Car la menace est bien réelle. Le 10 septembre 2020, l’AQPA avait rédigé un communiqué reçu en anglais, français et arabe par les services de renseignements le… 11 septembre, date anniversaire de l’attaque du World Trade Center en 2001 : « Il y a quelques années, le journal français (…) Charlie Hebdo a commis un crime en publiant des dessins blasphématoires de notre prophète (…). La plupart des dessinateurs du journal ont été tués dans l’attaque et d’autres employés ont été blessés, parmi eux le rédacteur en chef. Cette opération a été une réussite selon tous les critères et Allah (…). Mercredi dernier, ils ont réalisé à nouveau des dessins blasphématoires». Le communiqué estime que l’Oumma islamique, la communauté, et ses moudjahidines ont « donné naissance » aux frères Kouachi, à Coulibaly mais aussi aux auteurs de tous les carnages qui ont suivi : Nice le 14 juillet 2016, les attaques contre des gendarmes sur les Champs-Elysées le 19 juin 2017 et contre des militaires de Levallois-Perret le 10 août de la même année, les attentats de Trèbes et Carcassonne le 23 mars 2018, et l’attaque au couteau du 12 mai 2018 à l’Opéra.

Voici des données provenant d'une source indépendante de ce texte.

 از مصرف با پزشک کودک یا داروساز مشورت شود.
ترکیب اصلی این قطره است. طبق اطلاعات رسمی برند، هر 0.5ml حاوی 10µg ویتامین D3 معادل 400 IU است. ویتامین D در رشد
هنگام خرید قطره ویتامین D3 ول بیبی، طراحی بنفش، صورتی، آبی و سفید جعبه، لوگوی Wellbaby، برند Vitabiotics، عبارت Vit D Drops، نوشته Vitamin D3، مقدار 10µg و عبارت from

Et tant pis si certains de ces actes ont été revendiqués par l’Etat islamique, le concurrent d’Al-Qaïda ; les deux mouvements savent oublier leurs rivalités quand il s’agit d’exploiter le chaos. Le communiqué appelle « tous les musulmans de France à venger le prophète » en s’attaquant aux dessinateurs danois. Et d’insister : « Nous mettons en garde les musulmans qui resteraient à l’arrière et ne défendraient pas le prophète ». Le mot de la fin est adressé à « nos frères emprisonnés en France, les accusés dans l’affaire Charlie Hebdo qui sont en train d’être jugés » considérés comme étant « dans le juste ». Après ces menaces, la sécurité a été relevée autour des membres de Charlie Hebdo. Trois jours plus tard, le 14 septembre au soir, à la demande de sa protection rapprochée, la DRH du journal quittait son domicile dans l’urgence.

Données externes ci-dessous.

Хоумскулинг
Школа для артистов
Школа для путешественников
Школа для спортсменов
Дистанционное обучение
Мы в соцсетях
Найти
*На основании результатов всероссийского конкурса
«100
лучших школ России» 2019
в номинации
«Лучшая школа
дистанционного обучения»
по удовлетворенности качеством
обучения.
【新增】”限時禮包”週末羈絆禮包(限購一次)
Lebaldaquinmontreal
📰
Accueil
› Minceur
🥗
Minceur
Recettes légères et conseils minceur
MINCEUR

Vendredi dernier, Maryse Wolinski a mesuré l’étendue des lacunes concernant l’actualité terroriste. « J’ai réalisé qu’on ne savait rien, dit-elle. Il faudrait rendre cela plus transparent, il est important que nous ayons des repères : que deviennent les sortants de prison ? Sont-ils suivis ? Je veux savoir s’ils sont lâchés dans la nature parce que j’estime que les Kouachi, eux, l’ont été. Cette nouvelle attaque rue Appert est une piqûre de rappel ». L’actualité terroriste, ce sont notamment ces manifestations au Pakistan, en partie organisés par le parti extrémiste TLP, Tehreek-e-Labbaik dès le 3 septembre. Le drapeau français a été brûlé après que Charlie Hebdo, la veille, a republié les caricatures danoise du journal Jyllands-Posten parues pour la première fois le 30 septembre 2005 avec ce titre : « Tout ça pour ça ». Le Premier Ministre Pakistanais, Imram Khan a attisé la haine en dénonçant « l’islamophobie » du journal satirique.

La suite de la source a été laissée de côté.